Tuesday, February 27, 2007

Visionary Leadership

Being a "visionary leader" is all the vogue. From Washington to Wall Street to San Jose. Pastors are expected to be visionary leaders too. And that can lead to problems.

My second church was in the countryside of Canada. We had issues. Most of them were cultural. We didn't expect them, because these were Dutch immigrants and their children, and I am considered very Dutch (by Americans) and I even speak the language. But we all found out I was more New Yorker than Dutch. The streets of Bedford-Stuyvesant are not a good nursery for a Dutch personality.

I was out of sorts there. I was determined to love the landscape (a matter of principal for me) so I used to take long walks around the church. The land was flat and open, with straight dirt roads at half-mile sections, and all wide fields with the odd stretch of bog or bush. There were birds and foxes and deer, and you could hear coyotes at night. Parishioners would drive by, see me, and offer me a ride. They didn't get what I was about. Why should they?

We had a conflict raging during my third year there, and my wife and I went for some counseling to an Anglican priest who specialized in helping clergy. One week my assignment was to think about "my vision for my church."

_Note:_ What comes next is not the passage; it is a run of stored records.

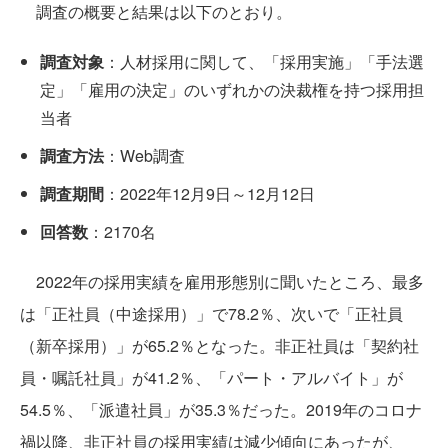
調査の概要と結果は以下のとおり。
調査対象
：人材採用に関して、「採用実施」「手法選
定」「雇用の決定」のいずれかの決裁権を持つ採用担
当者
調査方法
：Web調査
調査期間
：2022年12月9日～12月12日
回答数
：2170名
2022年の採用実績を雇用形態別に聞いたところ、最多
は「正社員（中途採用）」で78.2％、次いで「正社員
（新卒採用）」が65.2％となった。非正社員は「契約社
員・嘱託社員」が41.2％、「パート・アルバイト」が
54.5％、「派遣社員」が35.3％だった。2019年のコロナ
禍以降、非正社員の採用実績は減少傾向にあったが、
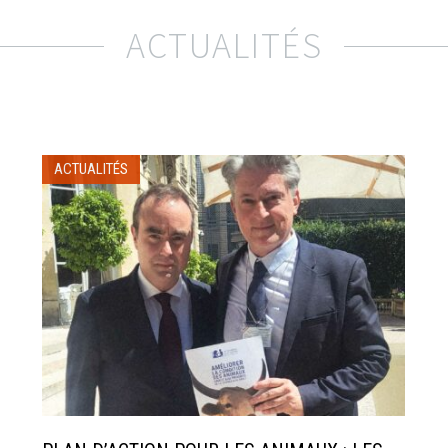
ACTUALITÉS
ACTUALITÉS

As we were driving to our appointment I told my wife Melody that if she promised not to laugh, I would tell her my vision for our church. When I told her, she broke her promise. I said that, to be honest, if I really tell the truth about my vision, judging by my doodles in my study, my vision for our church was a big tall steeple with a bell in it that you could see and hear from all around the countryside.

Romantic, sentimental, or just plain foolish? If it was right for Groningen and Utrecht and Chartres and Salisbury and thousands of villages in Europe and New England and Quebec, why not our corner of Ontario?

When the guy said "vision," I responded with something visual. I am told that I am overly literal. I always got the color "aqua" wrong as a kid because I thought it should be the color of water and that was kind of brownish-green, like the East River at 67th Street, or at the Battery.

A decade later, in my fourth church, in Michigan--a great big thing with a proud congregation--we were spinning our wheels, and so one of my predecessors, Bud Ridder, whom I came to love, took me out for lunch and said, "Dan, what's your vision for this church?" Oh no, not that again.

I remember going home and thinking, "Vision shmision, they asked me to come here to be their pastor, and I came. What else do they want. I have no vision for this church. I have a scripture lesson every week to preach on and they have kids for us to catechize and troubles for us to help them through. They asked me to be their pastor. Here I am. Who said anything about a Vision?"

So I spent the next year working on my "vision." I attended seminars and confabs. Finally, one day, it hit me, in California. My buddy Orville and I were driving up to Big Sur. We had just attended a conference at the Crystal Cathedral and it was "vision" from morning to night.

Orville was driving, he was turning right at Vandenberg Air Force Base, and I said, "Orv, I have to go to Brooklyn." He asked why. "Because I suddenly see what my vision is, and if I tell my church they won't want it." He said, "You don't know that. You have to give them a chance."

I did. I presented it. They turned it down. Definitively. They said, "We like you, Daniel, as our pastor, but we don't like your vision, we don't want to go where you want to lead us."

Eventually I got to Brooklyn. I told the search committee the same things I had said in Grand Rapids, and they said yes.

And last week, a new person at our worship service told me that what she felt in our church was "room." I was moved and more than gratified to hear her say that because "room," a visual category, has been a key part of my vision for Old First. If she felt it, it means we are achieving it, and that suggests that I am, at least minimally, a visionary leader.

I guess it's a good thing we already have a big steeple. (It might be the tallest in Brooklyn.) Otherwise I'd be imagining that all day. And as I tramp around this landscape (which I have loved since my childhood), nobody stops to offer me a ride.